Tristram Fane Saunders
Today, book stores around the country are reopening – Tristram Fane Saunders is thrilled
Why there is nothing quite like the joys of a real bookshop
One of the most personal gifts I ever received was chosen by a stranger. They knew exactly what I’d like. What happened was this: my sister walked into a Waterstones and told the person behind the counter she was looking for a last-minute present, a gift for someone keen on poetry and Terry Pratchett’s comic fantasies, a lazy reader with little patience for long books.
An algorithm would have suggested a poetry anthology, or more Pratchett. But the human bookseller knew the right book would be Max Porter’s Grief Is the Thing with Feathers. I read it straight through the day I was given it, wept, then read it straight through again.
Today, bookshops around the country open their doors after almost three months of lockdown, and this kind of interaction will once again be possible. Bookselling is as much an art as a science: number-crunching can’t replace the personal touch. Good booksellers get to know their regular customers’ tastes and quirks in a way no internet monolith can. A few shops have been generously offering recommendations over the phone in recent weeks, but it’s not quite the same as in-person browsing.

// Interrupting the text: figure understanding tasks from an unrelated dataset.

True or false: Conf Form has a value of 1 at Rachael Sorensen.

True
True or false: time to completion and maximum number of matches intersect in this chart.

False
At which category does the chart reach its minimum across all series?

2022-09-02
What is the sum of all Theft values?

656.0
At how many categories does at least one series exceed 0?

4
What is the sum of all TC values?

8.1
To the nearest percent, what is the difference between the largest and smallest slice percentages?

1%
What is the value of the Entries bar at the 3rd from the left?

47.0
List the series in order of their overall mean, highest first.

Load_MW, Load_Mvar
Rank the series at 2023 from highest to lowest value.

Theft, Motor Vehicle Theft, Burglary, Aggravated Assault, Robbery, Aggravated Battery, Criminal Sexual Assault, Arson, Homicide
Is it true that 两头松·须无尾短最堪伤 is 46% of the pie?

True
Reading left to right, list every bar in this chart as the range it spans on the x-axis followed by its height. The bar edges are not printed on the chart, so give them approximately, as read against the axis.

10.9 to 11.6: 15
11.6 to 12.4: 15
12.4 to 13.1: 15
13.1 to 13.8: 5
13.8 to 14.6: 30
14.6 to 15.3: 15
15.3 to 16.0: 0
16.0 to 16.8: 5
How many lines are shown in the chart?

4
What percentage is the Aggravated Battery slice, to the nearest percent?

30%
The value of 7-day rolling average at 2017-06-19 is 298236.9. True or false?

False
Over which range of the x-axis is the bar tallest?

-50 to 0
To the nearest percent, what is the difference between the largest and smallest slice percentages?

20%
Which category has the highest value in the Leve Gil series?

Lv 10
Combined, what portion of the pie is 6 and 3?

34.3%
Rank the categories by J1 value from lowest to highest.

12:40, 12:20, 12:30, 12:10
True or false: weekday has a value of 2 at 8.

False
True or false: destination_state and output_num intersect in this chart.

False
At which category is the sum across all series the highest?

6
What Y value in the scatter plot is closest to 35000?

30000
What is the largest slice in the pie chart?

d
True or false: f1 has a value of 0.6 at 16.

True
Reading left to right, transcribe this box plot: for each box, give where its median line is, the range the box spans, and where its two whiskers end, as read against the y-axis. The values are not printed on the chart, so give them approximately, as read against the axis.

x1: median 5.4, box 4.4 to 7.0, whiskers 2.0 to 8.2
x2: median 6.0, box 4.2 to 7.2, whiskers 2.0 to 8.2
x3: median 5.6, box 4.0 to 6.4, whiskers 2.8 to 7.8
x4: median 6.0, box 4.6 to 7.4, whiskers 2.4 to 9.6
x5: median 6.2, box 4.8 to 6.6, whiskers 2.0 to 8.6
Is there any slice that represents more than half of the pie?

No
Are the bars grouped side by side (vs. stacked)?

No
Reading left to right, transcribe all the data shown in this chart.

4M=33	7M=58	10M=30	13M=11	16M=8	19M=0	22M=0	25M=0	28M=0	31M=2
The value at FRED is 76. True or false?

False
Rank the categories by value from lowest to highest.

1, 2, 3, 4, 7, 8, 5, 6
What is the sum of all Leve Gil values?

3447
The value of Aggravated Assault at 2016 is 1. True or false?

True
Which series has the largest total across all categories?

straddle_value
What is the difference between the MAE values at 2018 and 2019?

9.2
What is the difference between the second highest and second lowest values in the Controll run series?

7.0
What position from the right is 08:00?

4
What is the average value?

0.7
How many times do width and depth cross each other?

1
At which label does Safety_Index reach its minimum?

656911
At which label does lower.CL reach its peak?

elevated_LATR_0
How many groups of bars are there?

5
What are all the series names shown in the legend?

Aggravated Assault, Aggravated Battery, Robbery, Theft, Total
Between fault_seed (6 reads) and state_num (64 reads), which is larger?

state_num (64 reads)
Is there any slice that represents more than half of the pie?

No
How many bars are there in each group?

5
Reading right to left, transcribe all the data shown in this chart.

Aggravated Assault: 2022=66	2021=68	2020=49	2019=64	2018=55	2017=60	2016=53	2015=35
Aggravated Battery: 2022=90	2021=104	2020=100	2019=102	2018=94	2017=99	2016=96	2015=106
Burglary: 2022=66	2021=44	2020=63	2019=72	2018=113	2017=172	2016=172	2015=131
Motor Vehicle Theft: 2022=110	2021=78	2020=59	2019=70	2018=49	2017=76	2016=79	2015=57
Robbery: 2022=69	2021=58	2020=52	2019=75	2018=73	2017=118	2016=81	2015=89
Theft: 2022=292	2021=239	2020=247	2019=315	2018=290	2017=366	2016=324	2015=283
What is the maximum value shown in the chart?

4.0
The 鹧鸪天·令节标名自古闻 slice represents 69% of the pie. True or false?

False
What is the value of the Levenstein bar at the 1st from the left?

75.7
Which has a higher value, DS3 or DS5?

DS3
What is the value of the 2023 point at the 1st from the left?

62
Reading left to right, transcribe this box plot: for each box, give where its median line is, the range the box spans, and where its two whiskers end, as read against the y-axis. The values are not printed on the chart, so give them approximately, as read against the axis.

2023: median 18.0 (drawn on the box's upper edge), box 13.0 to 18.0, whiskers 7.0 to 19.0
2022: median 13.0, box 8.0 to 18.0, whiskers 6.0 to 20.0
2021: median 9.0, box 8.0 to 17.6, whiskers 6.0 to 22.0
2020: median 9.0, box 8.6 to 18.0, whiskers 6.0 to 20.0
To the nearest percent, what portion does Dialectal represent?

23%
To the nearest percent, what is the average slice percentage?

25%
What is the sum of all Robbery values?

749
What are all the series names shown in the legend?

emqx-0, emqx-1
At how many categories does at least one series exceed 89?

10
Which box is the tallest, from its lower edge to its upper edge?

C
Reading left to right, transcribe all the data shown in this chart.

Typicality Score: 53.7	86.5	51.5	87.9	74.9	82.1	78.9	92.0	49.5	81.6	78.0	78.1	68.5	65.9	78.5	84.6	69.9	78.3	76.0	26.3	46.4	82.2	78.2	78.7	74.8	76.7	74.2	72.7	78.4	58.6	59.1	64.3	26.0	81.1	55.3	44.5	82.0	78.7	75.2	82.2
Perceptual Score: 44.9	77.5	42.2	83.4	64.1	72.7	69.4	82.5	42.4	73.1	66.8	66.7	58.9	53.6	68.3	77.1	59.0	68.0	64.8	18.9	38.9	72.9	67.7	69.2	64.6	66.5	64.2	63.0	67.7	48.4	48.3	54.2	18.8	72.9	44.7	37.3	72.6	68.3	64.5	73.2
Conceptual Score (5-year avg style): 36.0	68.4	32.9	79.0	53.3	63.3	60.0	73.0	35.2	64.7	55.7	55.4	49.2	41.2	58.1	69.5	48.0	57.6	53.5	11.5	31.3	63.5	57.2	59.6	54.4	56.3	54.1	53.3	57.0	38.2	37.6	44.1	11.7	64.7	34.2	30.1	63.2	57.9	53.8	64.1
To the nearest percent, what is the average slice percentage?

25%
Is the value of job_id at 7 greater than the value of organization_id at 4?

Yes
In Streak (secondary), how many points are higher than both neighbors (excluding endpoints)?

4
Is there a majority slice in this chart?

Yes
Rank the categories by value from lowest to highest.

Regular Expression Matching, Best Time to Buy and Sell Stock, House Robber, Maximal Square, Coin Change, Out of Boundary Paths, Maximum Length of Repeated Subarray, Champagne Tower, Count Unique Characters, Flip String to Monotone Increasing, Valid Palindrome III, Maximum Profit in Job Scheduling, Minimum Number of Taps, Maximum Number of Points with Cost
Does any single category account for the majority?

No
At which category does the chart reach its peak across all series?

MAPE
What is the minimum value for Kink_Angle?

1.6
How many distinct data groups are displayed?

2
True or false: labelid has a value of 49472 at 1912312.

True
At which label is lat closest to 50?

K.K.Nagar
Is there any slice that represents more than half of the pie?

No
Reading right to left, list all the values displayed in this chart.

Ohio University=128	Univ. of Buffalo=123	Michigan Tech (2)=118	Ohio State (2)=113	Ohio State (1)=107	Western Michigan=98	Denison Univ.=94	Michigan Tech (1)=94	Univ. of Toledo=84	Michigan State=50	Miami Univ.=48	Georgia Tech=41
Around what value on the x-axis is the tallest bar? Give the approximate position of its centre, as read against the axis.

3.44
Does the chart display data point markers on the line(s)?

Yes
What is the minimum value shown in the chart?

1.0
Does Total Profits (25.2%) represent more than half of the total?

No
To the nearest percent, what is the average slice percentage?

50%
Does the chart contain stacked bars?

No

A bricks-and-mortar bookshop is a temple to what the writer Mark Forsyth (to deliberately misquote Donald Rumsfeld) calls “the unknown unknown” – “the delight of not getting what you wanted”. Internet data will only point you towards what you’ve already searched for; a bookshop allows you to stumble across the strange and wonderful by sheer chance.
The basement of London’s marvellous LRB Bookshop is an Aladdin’s cave of mysteries. I once picked up a book of sonnets there called Sonnets – hand-stitched, no barcode, not even an author’s name – and I’ve been rereading it with pleasure for years. I’d never have found it anywhere else.
That bookshop is tentatively looking at a July reopening, and many independent shops are proceeding with caution. At the time of writing, I’m still waiting to hear about my much-loved local, Bookseller Crow, though plenty of other independent booksellers are opening, from the Barnsley Book Vault to Winstone Books in Dorset. Today doesn’t mark a full return to normal, but it’s a promising first step.
Waterstones shops in England are reopening, but not in Wales, Northern Ireland or Scotland, where tougher restrictions are still in place. Most Foyles bookstores remain closed, but three of its London branches are reopening, as are the micro-chain Topping & Co’s shops in Bath and Ely.
In the reopened shops, browsing won’t be the same as before. Foyles now boasts of its “quarantrolleys” for manhandled books. If you touch but don’t buy, the potentially tainted item will be quaran-trundled off to spend 72 hours in isolation, before being allowed to return to the shelves. It may take time to get used to all the new precautions – such as hand sanitiser on entry and exit – but many of us will still leap at the chance to step through the doors of a bookshop.